**Material shown**.
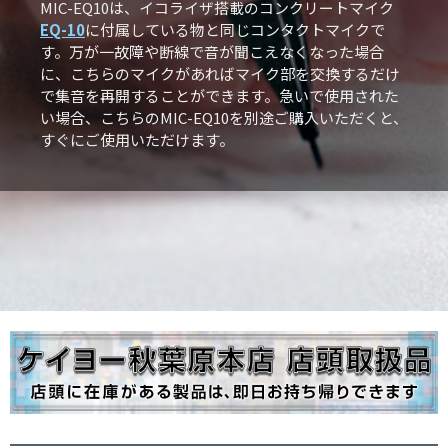
MIC-EQ10は、イコライザ搭載のコンクリートマイク
EQ-10
に付属している物と同じコンタクトマイクで
す。万が一故障や断線で音が聞こえなくなった場合
に、こちらのマイクがあればマイク部を交換するだけ
で集音を再開することができます。急いで使用された
い場合、こちらのMIC-EQ10を別途ご購入いただくと、
すぐにご使用いただけます。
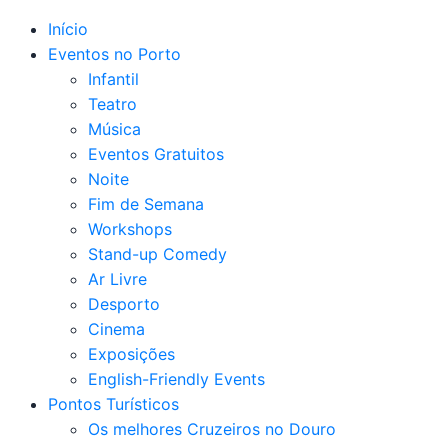
Início
Eventos no Porto
Infantil
Teatro
Música
Eventos Gratuitos
Noite
Fim de Semana
Workshops
Stand-up Comedy
Ar Livre
Desporto
Cinema
Exposições
English-Friendly Events
Pontos Turísticos
Os melhores Cruzeiros no Douro​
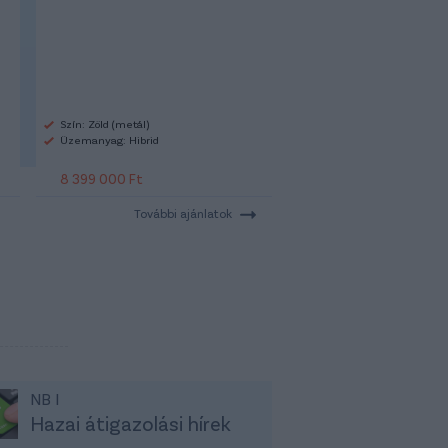
Szín: Zöld (metál)
Üzemanyag: Hibrid
8 399 000 Ft
További ajánlatok
NB I
Hazai átigazolási hírek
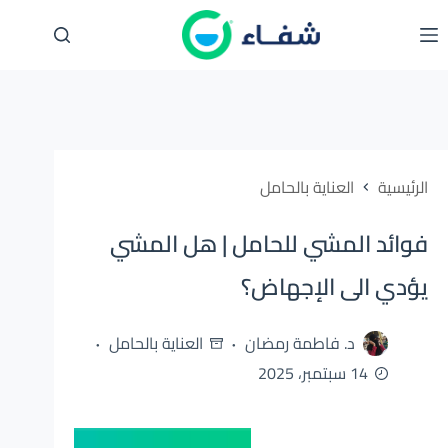
لتجاوز
لى
لمحتوى
الرئيسية
العناية بالحامل
فوائد المشي للحامل | هل المشي
يؤدي الى الإجهاض؟
د. فاطمة رمضان
العناية بالحامل
14 سبتمبر، 2025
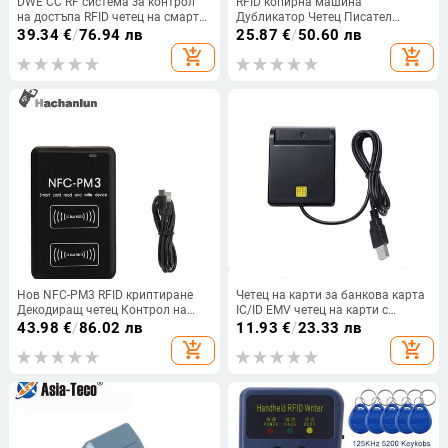
DWE CC RF система за контрол
RFID копирна машина
на достъпа RFID четец на смарт
Дубликатор Четец Писател
карти 13,56 mhz водоустойчив
125KHz 13.56MHz USB
39.34
€
/
76.94 лв
25.87
€
/
50.60 лв
Wiegand 34 D802A-M
програматор Ключодържатели
add_shopping_cart
add_shopping_cart
UID T5577 Презаписваема
поддръжка NFC телефон /
маншет
Нов NFC-PM3 RFID криптиране
Четец на карти за банкова карта
Декодиращ четец Контрол на
IC/ID EMV четец на карти с
достъпа IC/ID интелигентен чип
високо качество за Windows 7 8
43.98
€
/
86.02 лв
11.93
€
/
23.33 лв
Дубликатор на карти 13.56Mhz
10 за Linux OS USB-CCID ISO 7816
add_shopping_cart
add_shopping_cart
Писащ ключ Бадж Етикет
Копирна машина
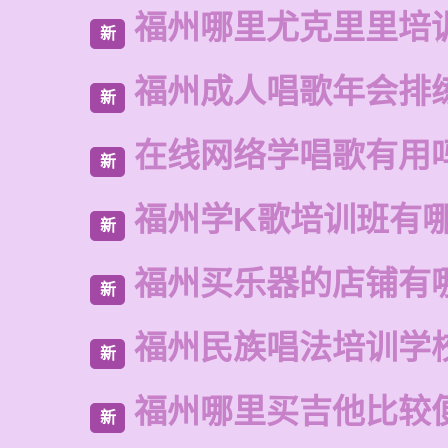
福州哪里尤克里里培
新
福州成人唱歌年会排
新
在线网络学唱歌有用
新
福州学K歌培训班有
新
福州买乐器的店铺有
新
福州民族唱法培训学
新
福州哪里买吉他比较
新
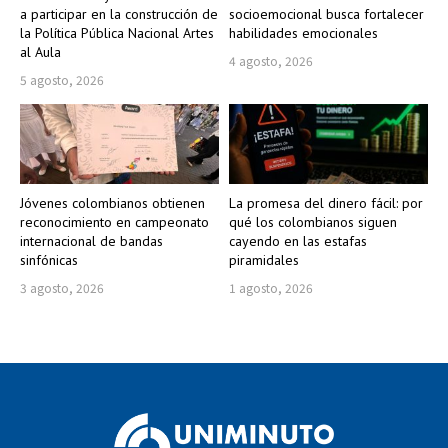
a participar en la construcción de
socioemocional busca fortalecer
la Política Pública Nacional Artes
habilidades emocionales
al Aula
4 agosto, 2026
5 agosto, 2026
Jóvenes colombianos obtienen
La promesa del dinero fácil: por
reconocimiento en campeonato
qué los colombianos siguen
internacional de bandas
cayendo en las estafas
sinfónicas
piramidales
3 agosto, 2026
1 agosto, 2026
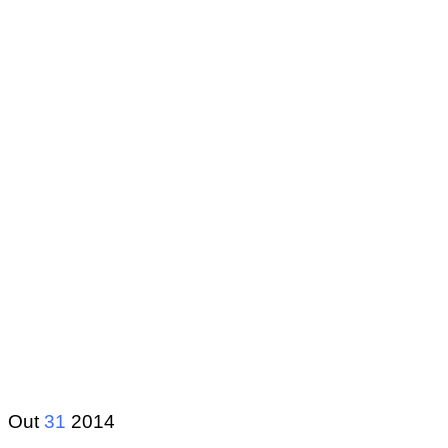
Out
31
2014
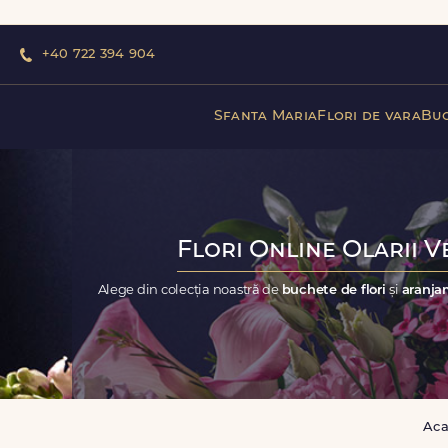
+40 722 394 904
Sfanta Maria
Flori de vara
Buc
Flori Online Olarii V
Alege din colecția noastră de
buchete de flori
și
aranjam
Aca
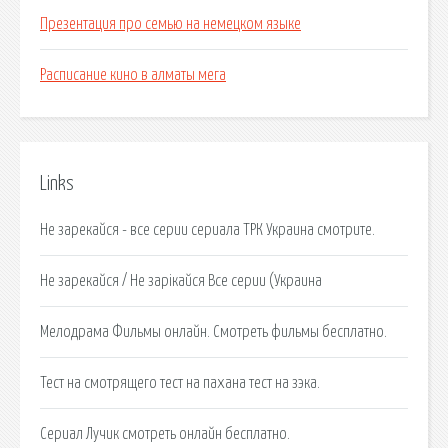
Презентация про семью на немецком языке
Расписание кино в алматы мега
Links
Не зарекайся - все серии сериала ТРК Украина смотрите.
Не зарекайся / Не зарікайся Все серии (Украина
Мелодрама Фильмы онлайн. Смотреть фильмы бесплатно.
Тест на смотрящего тест на пахана тест на зэка.
Сериал Лучик смотреть онлайн бесплатно.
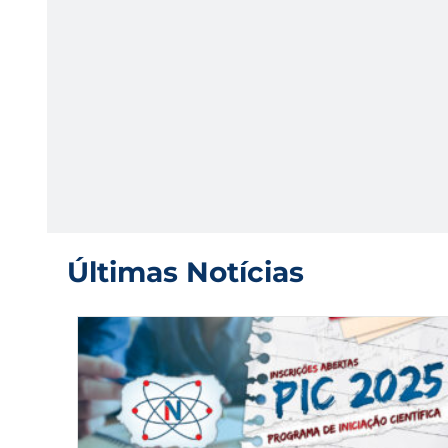
Últimas Notícias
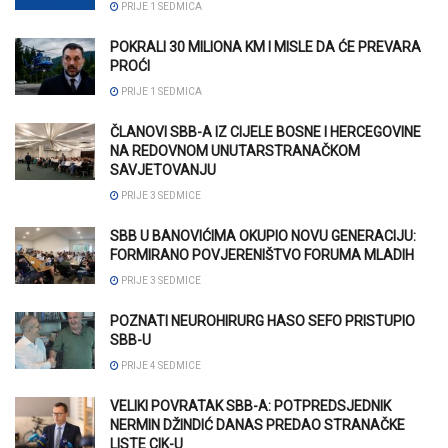
PRIJE 1 SEDMICA
POKRALI 30 MILIONA KM I MISLE DA ĆE PREVARA
PROĆI
PRIJE 1 SEDMICA
ČLANOVI SBB-A IZ CIJELE BOSNE I HERCEGOVINE
NA REDOVNOM UNUTARSTRANAČKOM
SAVJETOVANJU
PRIJE 3 SEDMICE
SBB U BANOVIĆIMA OKUPIO NOVU GENERACIJU:
FORMIRANO POVJERENIŠTVO FORUMA MLADIH
PRIJE 3 SEDMICE
POZNATI NEUROHIRURG HASO SEFO PRISTUPIO
SBB-U
PRIJE 4 SEDMICE
VELIKI POVRATAK SBB-A: POTPREDSJEDNIK
NERMIN DŽINDIĆ DANAS PREDAO STRANAČKE
LISTE CIK-U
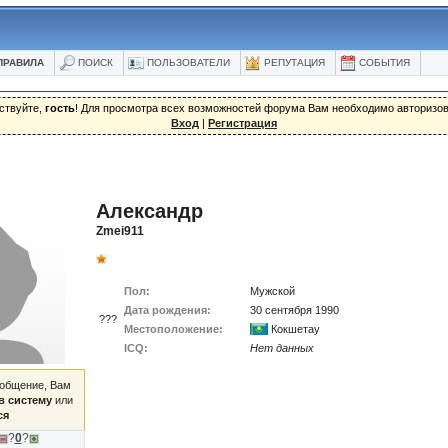
ПРАВИЛА
ПОИСК
ПОЛЬЗОВАТЕЛИ
РЕПУТАЦИЯ
СОБЫТИЯ
ствуйте,
гость
! Для просмотра всех возможностей форума Вам необходимо авторизов
Вход
|
Регистрация
Александр
Zmei911
Пол:
Мужской
Дата рождения:
30 сентября 1990
???
Местоположение:
Кокшетау
ICQ:
Нет данных
ообщение, Вам
в систему
или
ся
?
0
?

**Task requirements**. Please return the lines of the records above exactly, from the line with "Últimas Notícias" through the end of the records, leaving the pictures out.

**Response to this exercise**.
Últimas Notícias
PRIJE 1 SEDMICA
POKRALI 30 MILIONA KM I MISLE DA ĆE PREVARA
PROĆI
PRIJE 1 SEDMICA
ČLANOVI SBB-A IZ CIJELE BOSNE I HERCEGOVINE
NA REDOVNOM UNUTARSTRANAČKOM
SAVJETOVANJU
PRIJE 3 SEDMICE
SBB U BANOVIĆIMA OKUPIO NOVU GENERACIJU:
FORMIRANO POVJERENIŠTVO FORUMA MLADIH
PRIJE 3 SEDMICE
POZNATI NEUROHIRURG HASO SEFO PRISTUPIO
SBB-U
PRIJE 4 SEDMICE
VELIKI POVRATAK SBB-A: POTPREDSJEDNIK
NERMIN DŽINDIĆ DANAS PREDAO STRANAČKE
LISTE CIK-U
ПРАВИЛА
ПОИСК
ПОЛЬЗОВАТЕЛИ
РЕПУТАЦИЯ
СОБЫТИЯ
ствуйте,
гость
! Для просмотра всех возможностей форума Вам необходимо авторизов
Вход
|
Регистрация
Александр
Zmei911
Пол:
Мужской
Дата рождения:
30 сентября 1990
???
Местоположение:
Кокшетау
ICQ:
Нет данных
ообщение, Вам
в систему
или
ся
?
0
?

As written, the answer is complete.